Start of MATERIAL PROVIDED

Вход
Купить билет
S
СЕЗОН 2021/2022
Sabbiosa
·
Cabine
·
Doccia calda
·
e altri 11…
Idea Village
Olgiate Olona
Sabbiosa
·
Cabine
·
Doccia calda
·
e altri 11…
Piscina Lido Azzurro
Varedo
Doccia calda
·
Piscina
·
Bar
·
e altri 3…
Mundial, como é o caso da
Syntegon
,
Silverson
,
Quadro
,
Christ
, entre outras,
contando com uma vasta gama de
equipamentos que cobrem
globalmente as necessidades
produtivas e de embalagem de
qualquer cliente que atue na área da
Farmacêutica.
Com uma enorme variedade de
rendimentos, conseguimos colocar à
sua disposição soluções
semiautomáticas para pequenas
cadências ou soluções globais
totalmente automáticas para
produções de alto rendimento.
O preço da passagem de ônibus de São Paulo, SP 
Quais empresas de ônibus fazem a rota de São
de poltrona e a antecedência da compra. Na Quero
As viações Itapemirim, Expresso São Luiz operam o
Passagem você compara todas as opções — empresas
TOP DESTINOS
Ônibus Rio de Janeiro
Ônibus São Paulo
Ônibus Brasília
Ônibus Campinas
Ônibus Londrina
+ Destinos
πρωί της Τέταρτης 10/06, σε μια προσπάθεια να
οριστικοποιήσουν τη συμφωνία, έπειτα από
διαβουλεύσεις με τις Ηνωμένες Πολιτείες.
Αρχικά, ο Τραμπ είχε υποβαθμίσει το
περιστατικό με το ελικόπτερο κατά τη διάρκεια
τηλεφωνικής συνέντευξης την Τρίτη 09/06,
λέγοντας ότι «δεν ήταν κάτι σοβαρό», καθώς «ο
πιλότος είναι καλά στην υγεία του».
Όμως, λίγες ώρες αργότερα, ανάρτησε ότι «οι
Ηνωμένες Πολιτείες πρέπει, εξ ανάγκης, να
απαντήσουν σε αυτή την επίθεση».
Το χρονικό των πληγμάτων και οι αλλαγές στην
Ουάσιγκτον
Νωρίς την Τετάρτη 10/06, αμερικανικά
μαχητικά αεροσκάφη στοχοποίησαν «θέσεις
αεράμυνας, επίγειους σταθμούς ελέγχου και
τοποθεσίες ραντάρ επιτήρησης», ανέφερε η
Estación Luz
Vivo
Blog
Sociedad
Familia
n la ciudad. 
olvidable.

End of MATERIAL PROVIDED

WHAT THE EXERCISE ASKS: Return every line of the data above in which "soluções" appears.

ANSWER TO THE PROBLEM:
sua disposição soluções
cadências ou soluções globais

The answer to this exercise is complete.